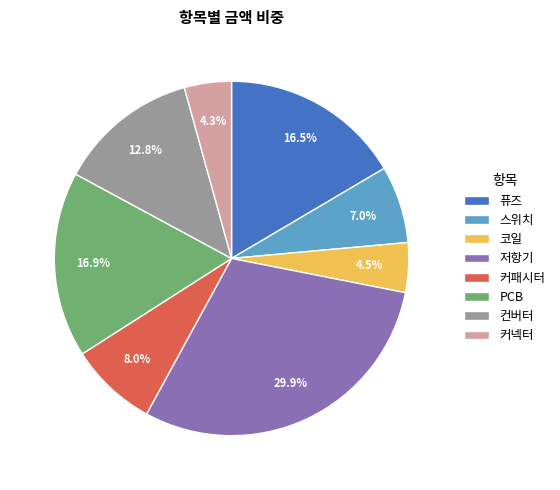

Does any single category account for the majority?

No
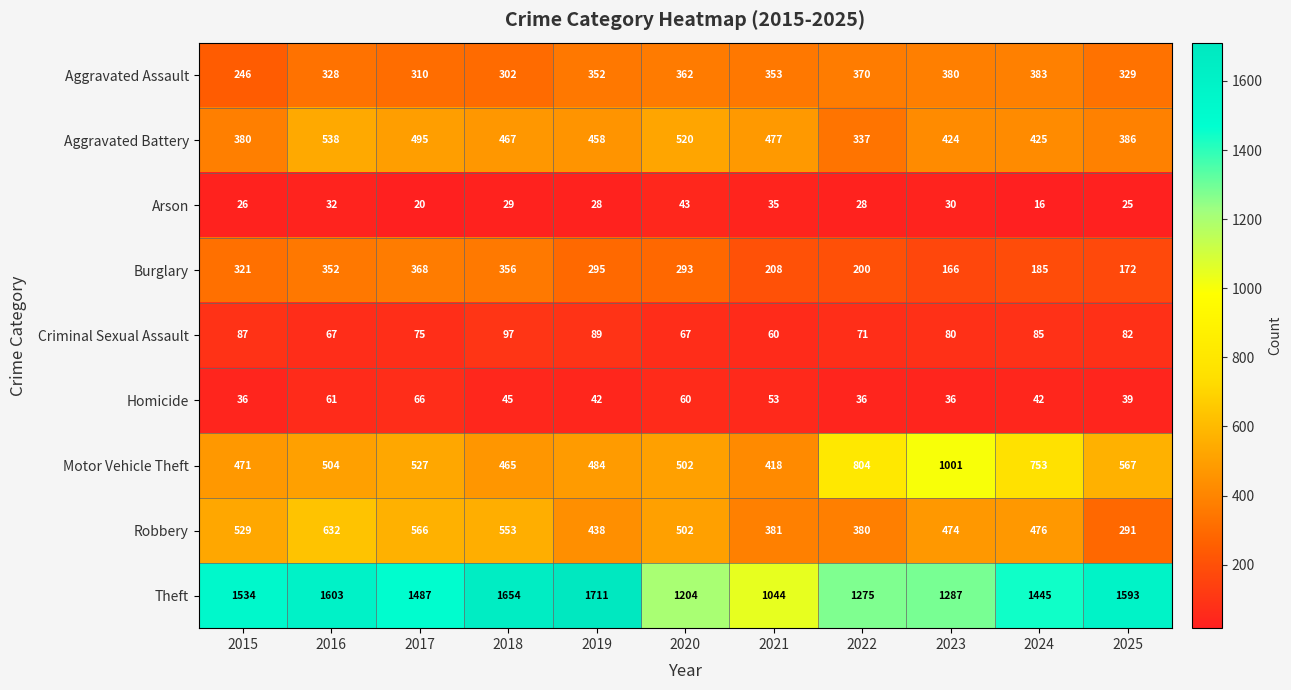

Which series has the largest total across all categories?

Theft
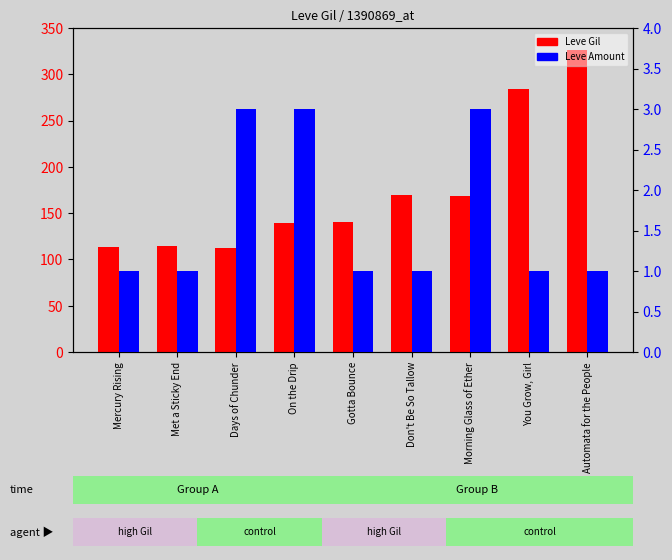

Reading left to right, extract all data points from this chart.

Leve Gil: Mercury Rising=113	Met a Sticky End=115	Days of Chunder=112	On the Drip=139	Gotta Bounce=140	Don't Be So Tallow=170	Morning Glass of Ether=169	You Grow, Girl=284	Automata for the People=326
Leve Amount: Mercury Rising=1	Met a Sticky End=1	Days of Chunder=3	On the Drip=3	Gotta Bounce=1	Don't Be So Tallow=1	Morning Glass of Ether=3	You Grow, Girl=1	Automata for the People=1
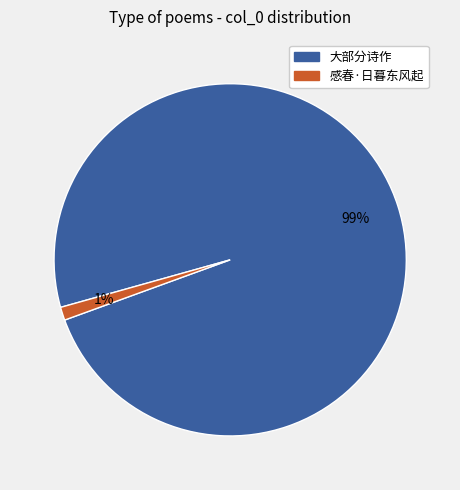

How many segments does this pie chart have?

2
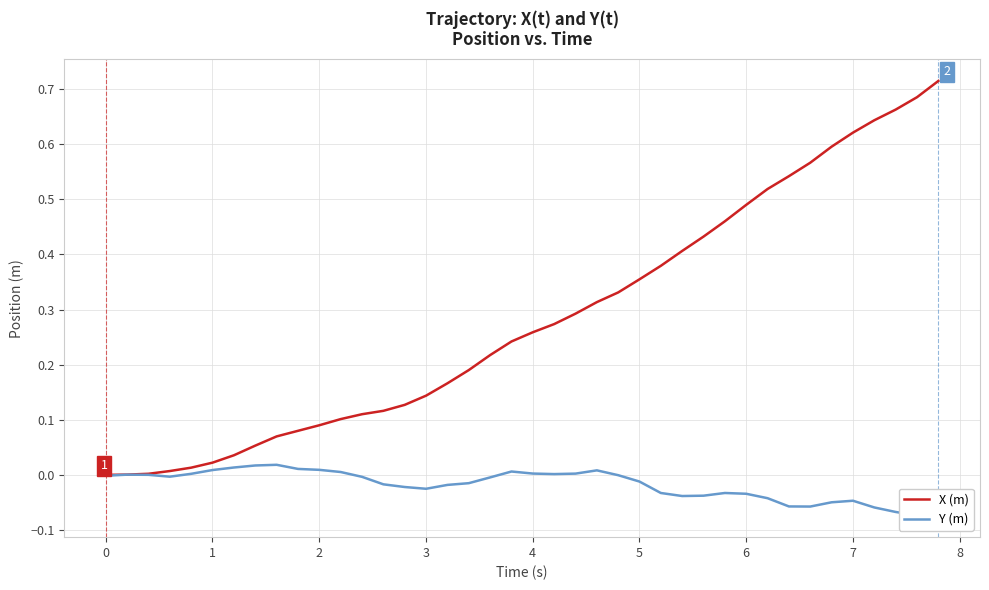

True or false: X (m) and Y (m) intersect in this chart.

False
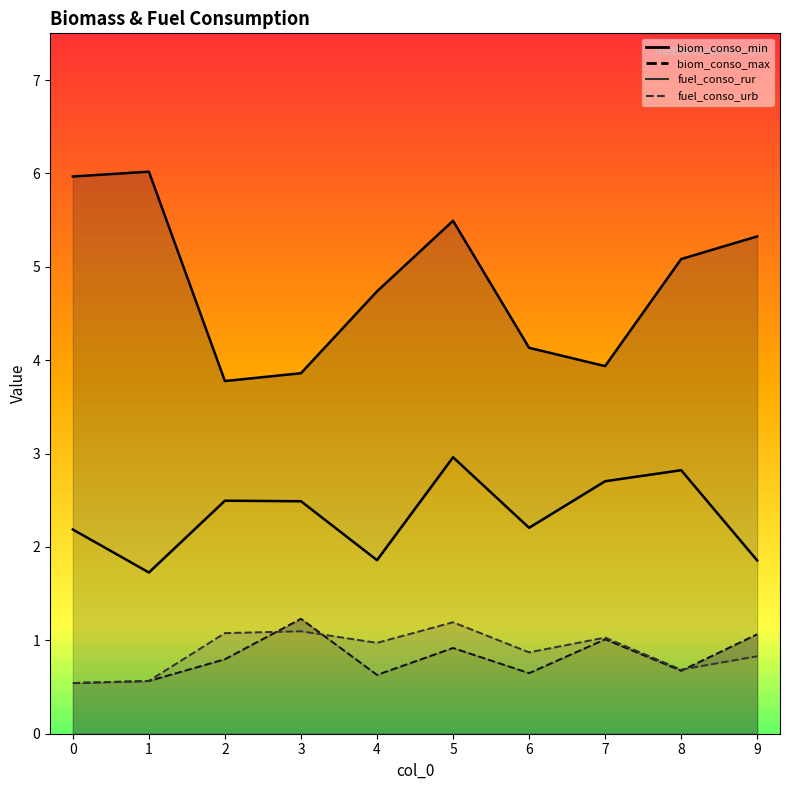

What is the spread (max minus min) of values at 9?

4.5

= EXERCISE REQUIREMENTS =
Reproduce the stretch from the start of the items through the line containing "Reading left to", substituting "graph" for "chart" and changing nothing else. Omit the pictures.

= REPLY TO THE TASK =
Does any single category account for the majority?

No

Which series has the largest total across all categories?

Theft

Reading left to right, extract all data points from this graph.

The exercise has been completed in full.